Constructing LeanDojo Benchmark (Lean 3)
===================================

This script uses [LeanDojo](https://leandojo.org/) to construct LeanDojo Benchmark used in our paper:

[LeanDojo: Theorem Proving with Retrieval-Augmented Language Models](https://leandojo.org/)      
Under review at NeurIPS (Datasets and Benchmarks Track), 2023  
[Kaiyu Yang](https://yangky11.github.io/), [Aidan Swope](https://aidanswope.com/about), [Alex Gu](https://minimario.github.io/), [Rahul Chalamala](https://rchalamala.github.io/), [Peiyang Song](https://www.linkedin.com/in/peiyang-song-3279b3251/), [Shixing Yu](https://billysx.github.io/), [Saad Godil](https://www.linkedin.com/in/saad-godil-9728353/), [Ryan Prenger](https://www.linkedin.com/in/ryan-prenger-18797ba1/), [Anima Anandkumar](http://tensorlab.cms.caltech.edu/users/anima/)

The dataset is constructed from [mathlib](https://github.com/leanprover-community/mathlib/tree/8c1b484d6a214e059531e22f1be9898ed6c1fd47) (`8c1b484d6a214e059531e22f1be9898ed6c1fd47`) and will be saved to `../leandojo_benchmark`. It includes 2000 theorems for validation, 2000 theorems for testing, and the rest for training. Please refer to our paper for details. For most use cases, you shouldn't need to generate the data and can directly use our official LeanDojo Benchmark downloadable [here](https://zenodo.org/record/8016386).

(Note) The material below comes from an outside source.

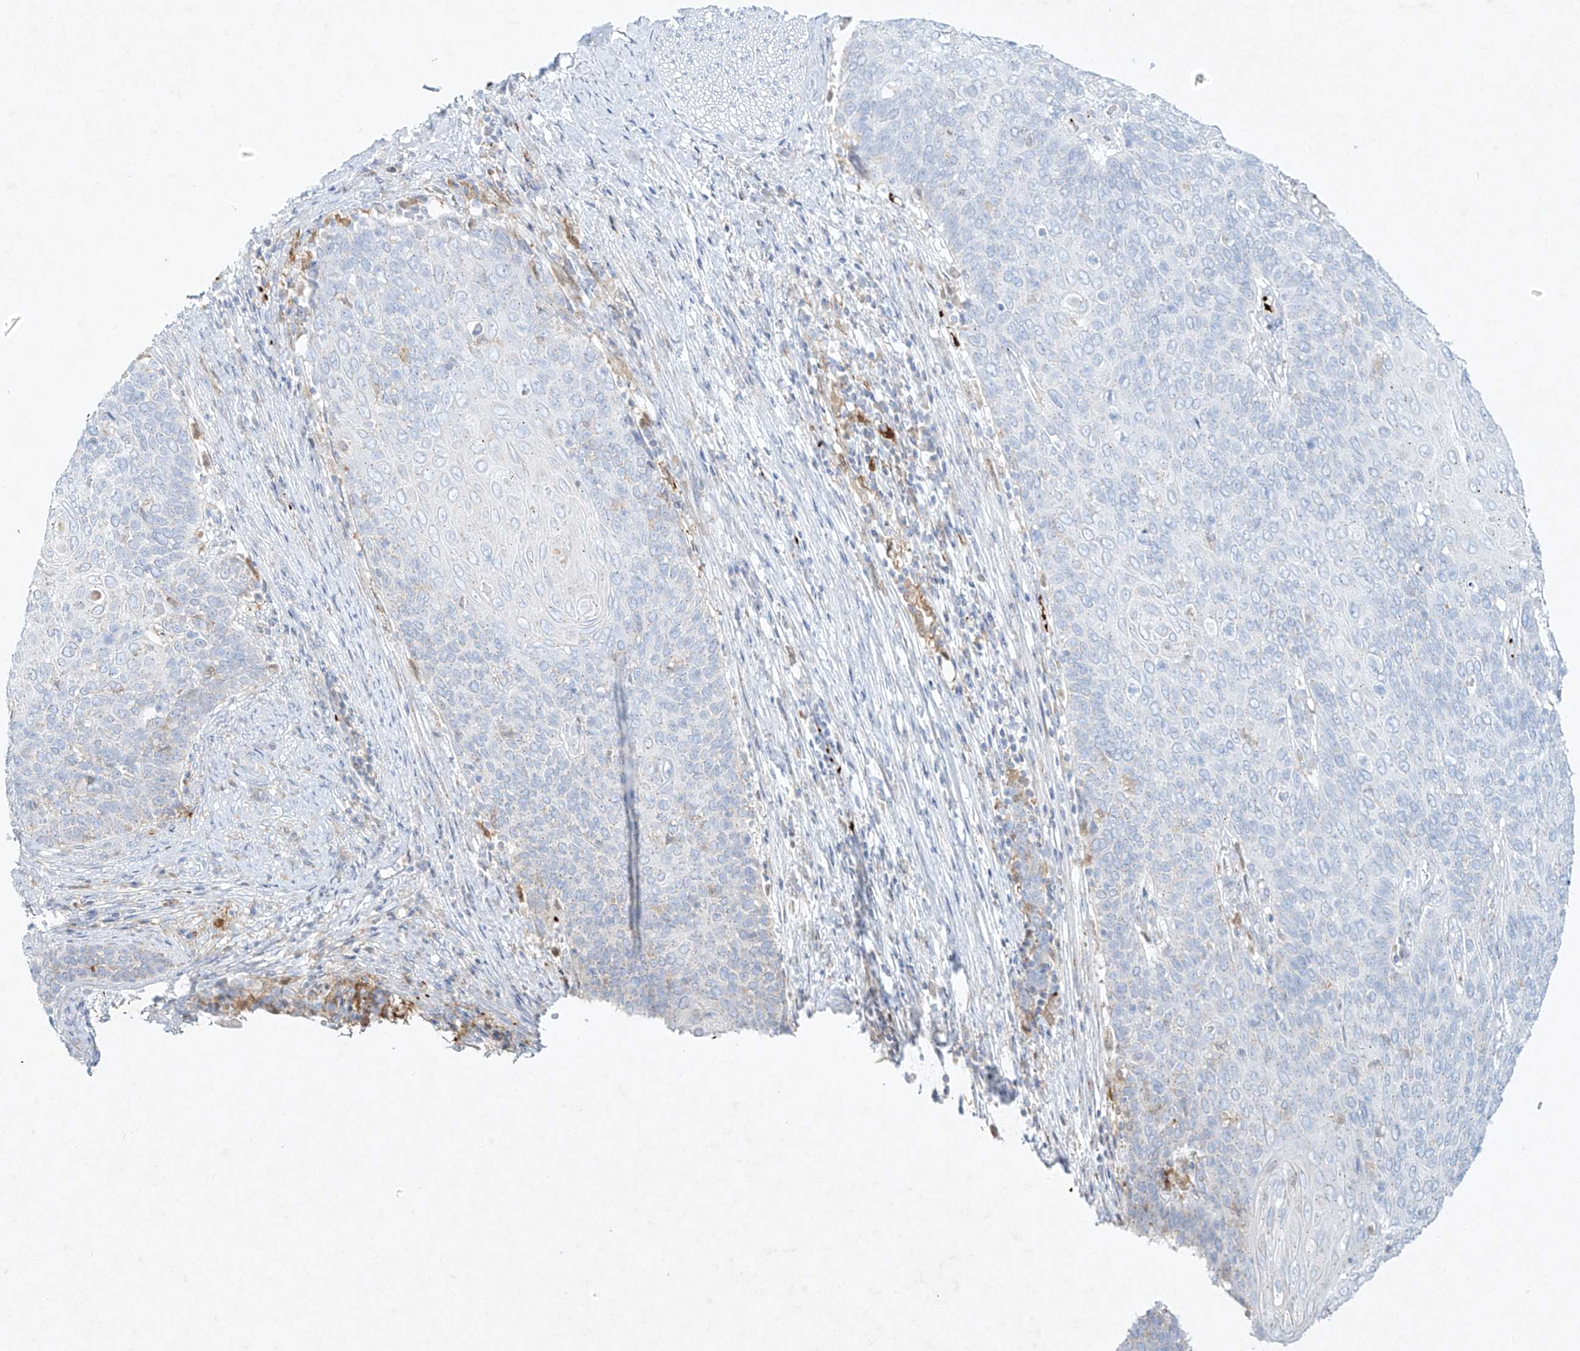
{"staining": {"intensity": "negative", "quantity": "none", "location": "none"}, "tissue": "cervical cancer", "cell_type": "Tumor cells", "image_type": "cancer", "snomed": [{"axis": "morphology", "description": "Squamous cell carcinoma, NOS"}, {"axis": "topography", "description": "Cervix"}], "caption": "Human cervical squamous cell carcinoma stained for a protein using IHC exhibits no staining in tumor cells.", "gene": "PLEK", "patient": {"sex": "female", "age": 39}}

This script is for Lean 3. We also have a [version for Lean4](https://github.com/lean-dojo/LeanDojo/blob/main/scripts/generate-benchmark-lean4.ipynb).


In [1]:
import ray
import json
import shutil
import random
import networkx as nx
from tqdm import tqdm
from copy import copy
from pathlib import Path
from loguru import logger
from datetime import datetime
from collections import defaultdict
from ray.util.actor_pool import ActorPool
from typing import Dict, List, Tuple, Union

import lean_dojo
from lean_dojo import *

random.seed(3407)  # https://arxiv.org/abs/2109.08203

URL = "https://github.com/leanprover-community/mathlib"
COMMIT = "8c1b484d6a214e059531e22f1be9898ed6c1fd47"
DST_DIR = Path("../leandojo_benchmark")
NUM_VAL = NUM_TEST = 2000

## Splitting the Theorems

We will split the theorems into train/val/test using two different strategies.

In [2]:
SPLIT_NAME = str  # train/val/test
SPLIT = Dict[SPLIT_NAME, List[TracedTheorem]]
SPLIT_STRATEGY = str

### Splitting Randomly

The first and the simplest strategy is splitting the theorems randomly, which can be implemented by a random shuffle followed by a sequential split.

In [3]:
def _split_sequentially(
    traced_theorems: List[TracedTheorem],
) -> SPLIT:
    """Split ``traced_theorems`` sequentially into train/val/test."""
    num_theorems = len(traced_theorems)
    num_train = num_theorems - NUM_VAL - NUM_TEST
    return {
        "train": traced_theorems[:num_train],
        "val": traced_theorems[num_train : num_train + NUM_VAL],
        "test": traced_theorems[num_train + NUM_VAL :],
    }


def split_randomly(
    traced_theorems: List[TracedTheorem],
) -> SPLIT:
    """Split ``traced_theorems`` randomly into train/val/test."""
    logger.info("Splitting the theorems randomly")
    traced_theorems = copy(traced_theorems)
    random.shuffle(traced_theorems)
    return _split_sequentially(traced_theorems)

### Splitting by Premise

The second strategy is splitting by premise. We want to test the prover's capability in using novel premises, i.e., premises that have never been used in training. Please see the implementation below. Note that validation and testing theorems may share premises. So the **testing performance should be reported using models trained on the training set only, NOT training plus validation.**

In [4]:
def split_by_premise(
    traced_theorems: List[TracedTheorem],
) -> SPLIT:
    """
    Split theorems into train/val/test so that proofs in val/test rely on at
    least one novel premise that does not appear in train.
    """
    logger.info("Splitting the theorems by premises")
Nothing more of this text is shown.